Reviewed by Ian Thomas Shaw
Taking indigenous writing to another level, Saskatchewan author Harold R. Johnson proffers a world where science meshes with traditional teachings and fantasy flirts with the mundane.
Johnson honours in his part memoir, part thought experience Clifford, the influence of his older brother on his life. His brother, Clifford, who died in the 1980s, possessed an extraordinary mind, melding science, philosophy and indigenous knowledge to develop his theories of the universe. The story of these two brothers takes us to the backwoods of northern Saskatchewan where the Johnson family, like many indigenous families, is forced to leave a life of self-sufficiency through trapping, hunting and homestead farming for employment but more often unemployment and welfare in the surrounding white towns. Readers are exposed to the poverty, alcoholism and violence experienced by the Johnson boys, but for the most part, it is the author's message of unshakeable family bonds that stands out.

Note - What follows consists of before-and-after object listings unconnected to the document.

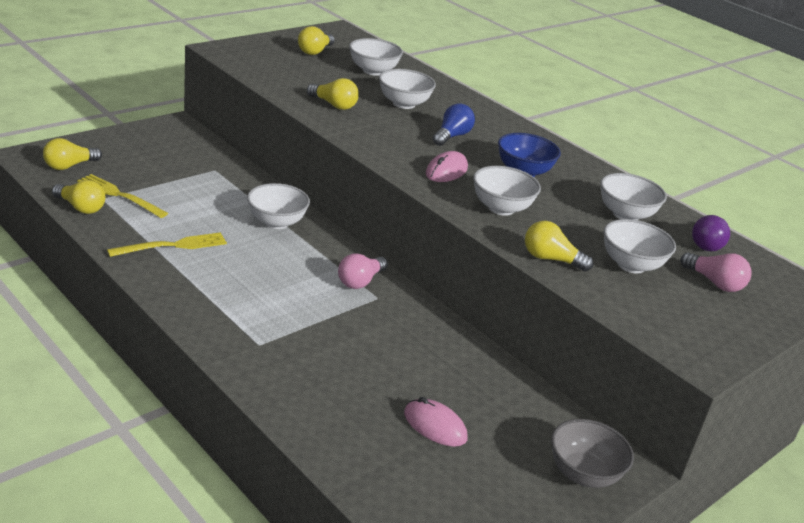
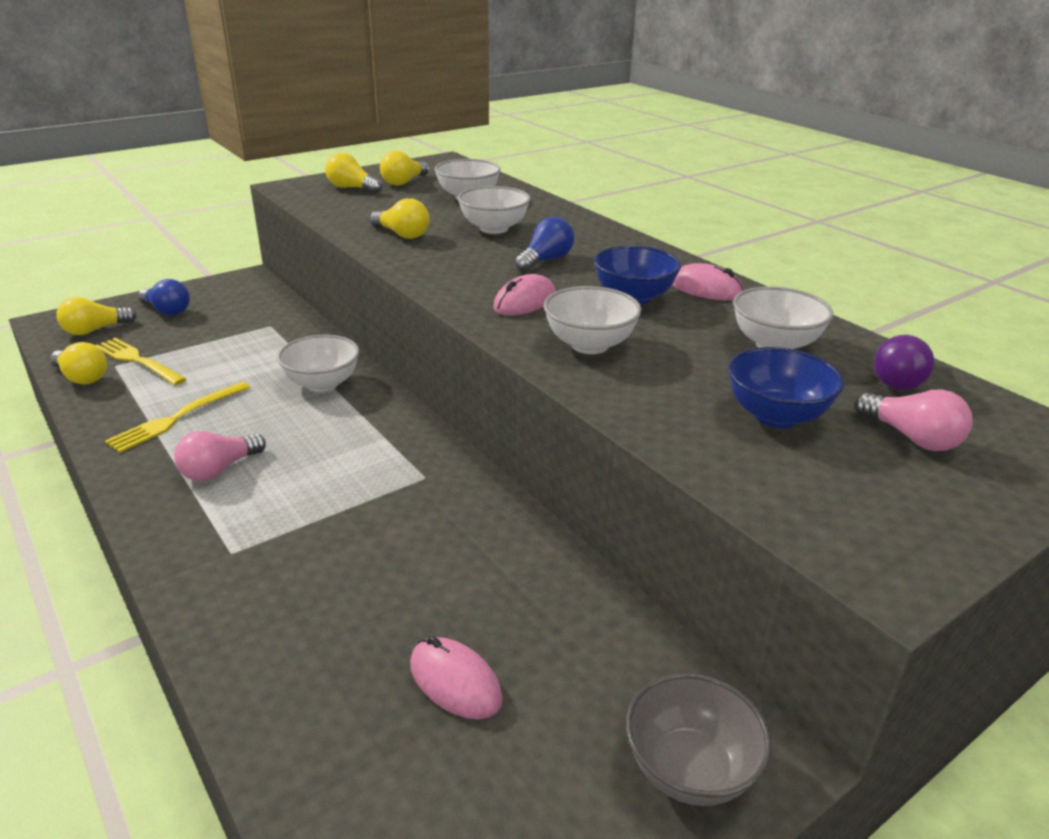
camera: 10 degrees right, 0 degrees up
yellow fork [107,232,227,257] -> yellow fork turned 150 degrees clockwise [105,382,250,453]
pink light bulb [338,253,388,289] -> pink light bulb moved to [174,431,266,481]
yellow light bulb [525,221,593,271] -> yellow light bulb moved to [325,153,382,194]
white bowl [604,219,676,273] -> blue bowl [728,347,844,428]
none -> blue light bulb [138,279,190,316]
none -> pink mouse [672,263,744,301]

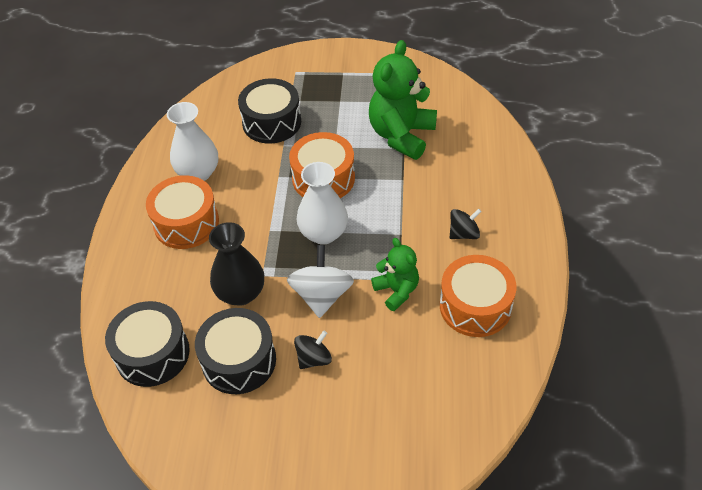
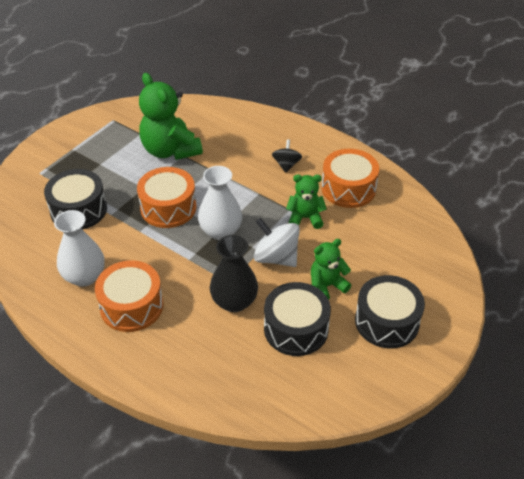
camera: 60 degrees left, 5 degrees down
black drum [105,301,190,387] -> black drum moved to [355,275,425,348]
black spinning top [294,330,332,369] -> green teddy bear [311,239,352,300]

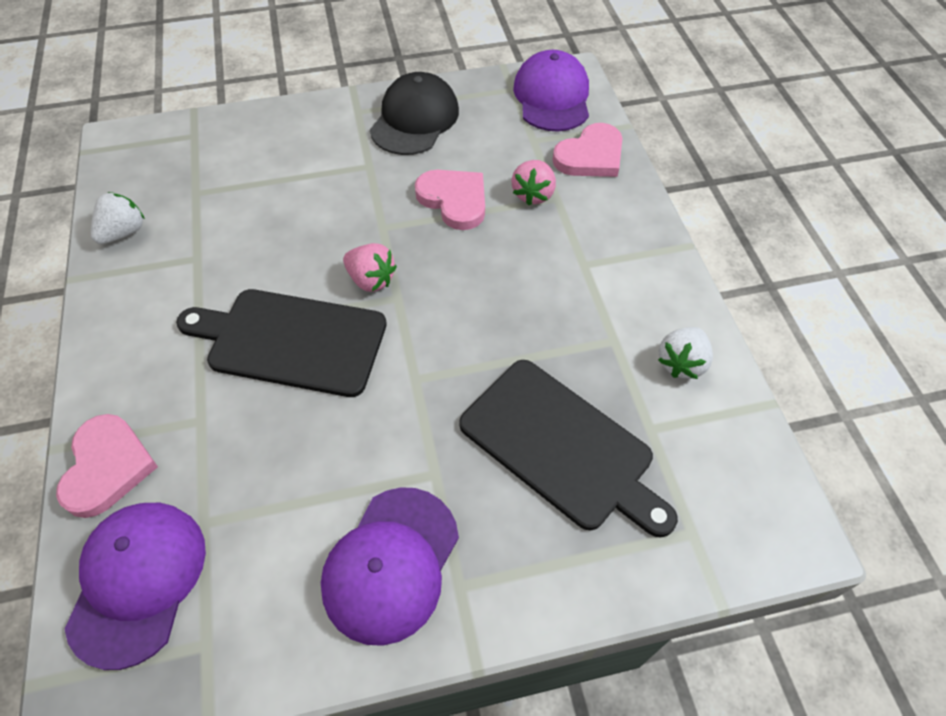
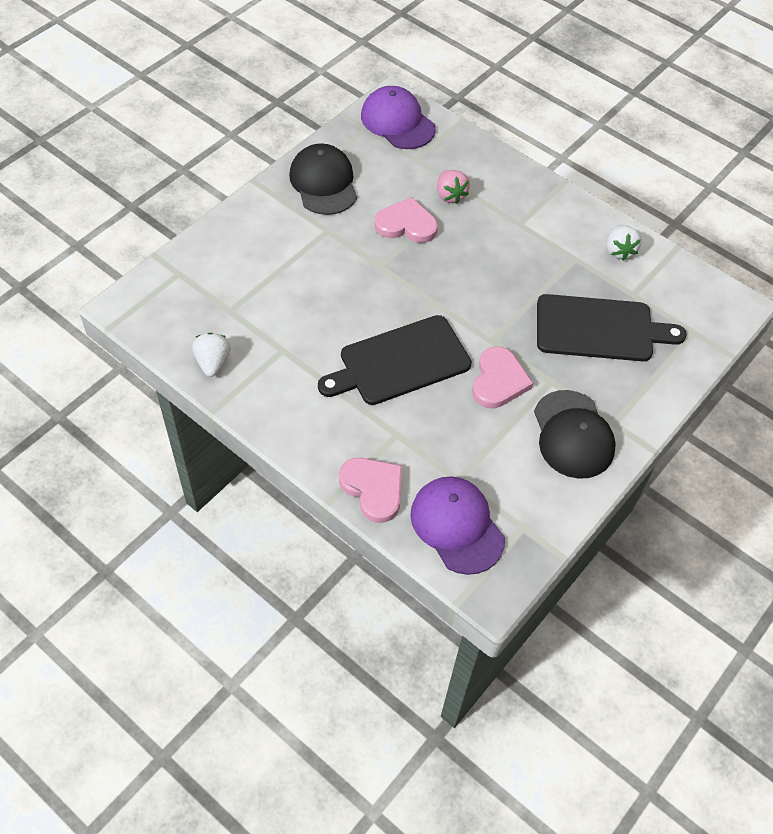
camera: 40 degrees left, 0 degrees up
purple cap [321,487,459,646] -> black cap [534,390,616,479]
pink strawberry [343,243,397,292] -> none
pink heart [552,123,622,177] -> pink heart moved to [472,346,533,408]

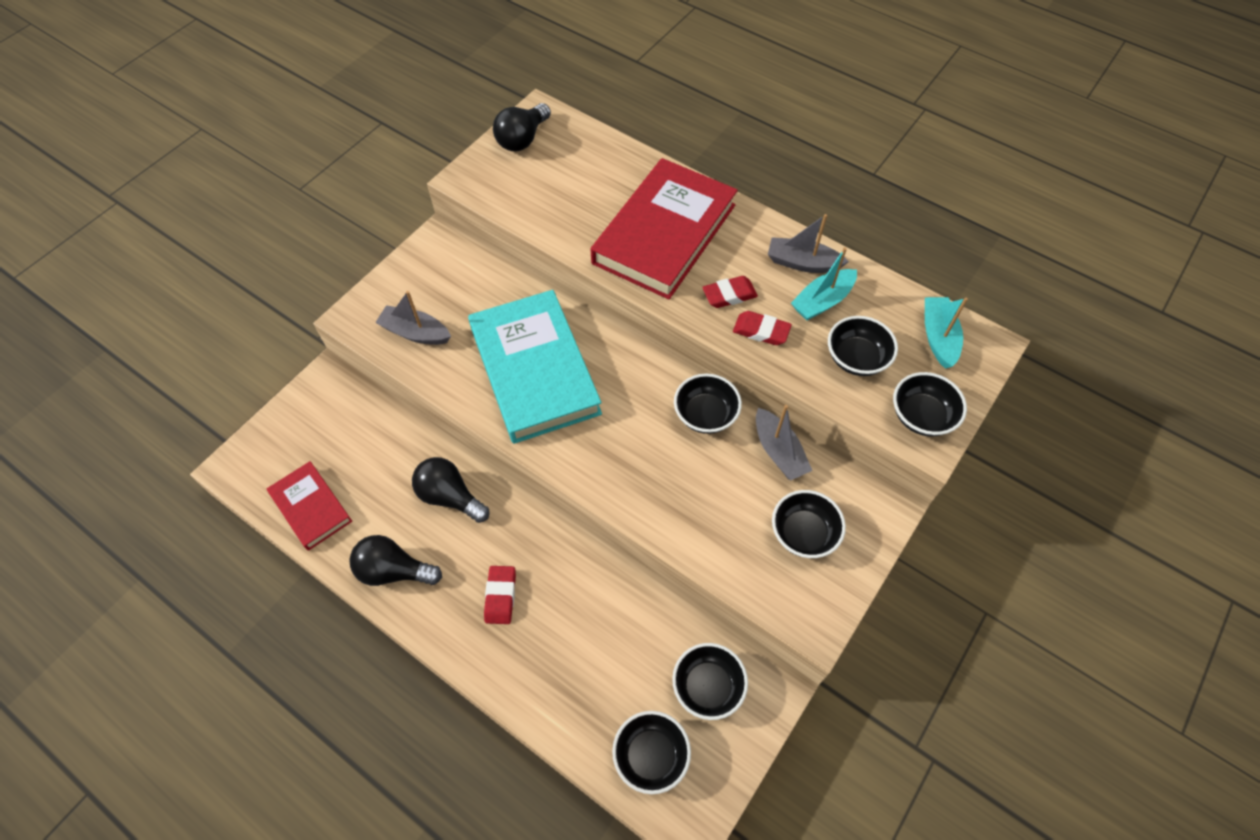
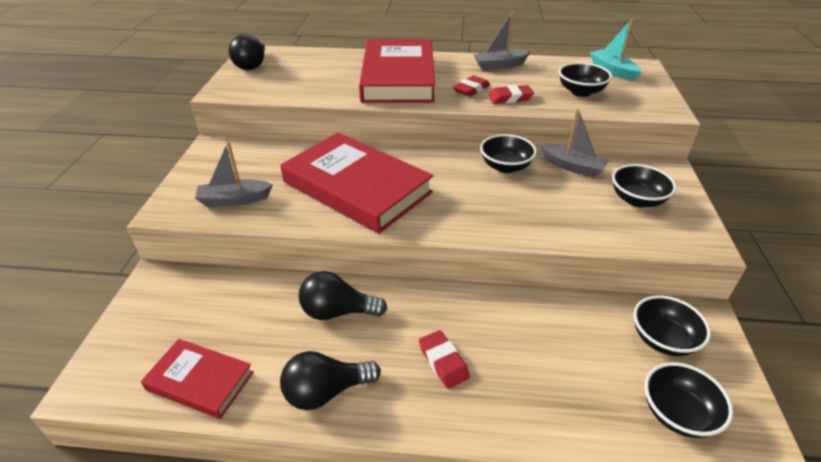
camera: 30 degrees left, 20 degrees down
turquoise book [468,290,602,444] -> red book [280,133,434,234]
turquoise boat [791,247,857,320] -> none
black bowl [893,372,967,436] -> none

The story starts with powerful imagery. Ray, the younger brother and author/narrator, returns to the tar-papered shack, that was once his childhood home on the north end of Montreal Lake. In the living room stands a three-legged chair, the fourth broken and missing. Readers are left to ponder the metaphorical significance of the damaged chair until the end of the novel when the author divulges his intended symbolism. The image held my imagination fast as I read on, and evoked metaphors different than the author's later revealed intent. At first, I saw in the chair the imperfect life of Clifford, who aspired to be a scientist but was forced to eke out a living as a small electronic appliances repairman. Clifford certainly had the wit, intellect, self-learning to realize his dream, but stability eluded him and alcohol undermined his prospects.
My imagination then drifted to a second interpretation: perhaps, Clifford as the three-legged chair was really just a metaphor within a metaphor, like the Ukrainian dolls that the prairies are so famous for. Could the inner doll be the woodland Cree, his mother's people, whose ingenuity allowed them to thrive in the harsh conditions of Saskatchewan's north only to see their resilience and independence undermined by the encroachment of white settlement? Whatever the case, Johnson's story brims with indigeneity in a way that is novel and distinct from the writing of most contemporary native writers. There is no rage, no sense of victimization. Instead, Johnson invites the reader into his world of bonding with the land and dealing with the sharp edges of material poverty; a world where emotional wealth and ingenuity of spirit leave us spell-bounded, sitting on three-legged chairs, which defy gravity.
Johnson certainly does not need to earn my accolades here. A Governor General finalist, an author of four works of fiction and two of non-fiction, he is also an accomplished jurist and graduate of the Harvard Law School. And these accomplishments from a man, born of a Swedish immigrant father and a Cree mother in the remote community of Molasa, North Saskatchewan. But I will offer them nonetheless because like the first line in the penultimate chapter of Johnson's cathartic journey of remembrance, the “sorrow [of his writing] pulls at me.”
Clifford is published by House of Anansi.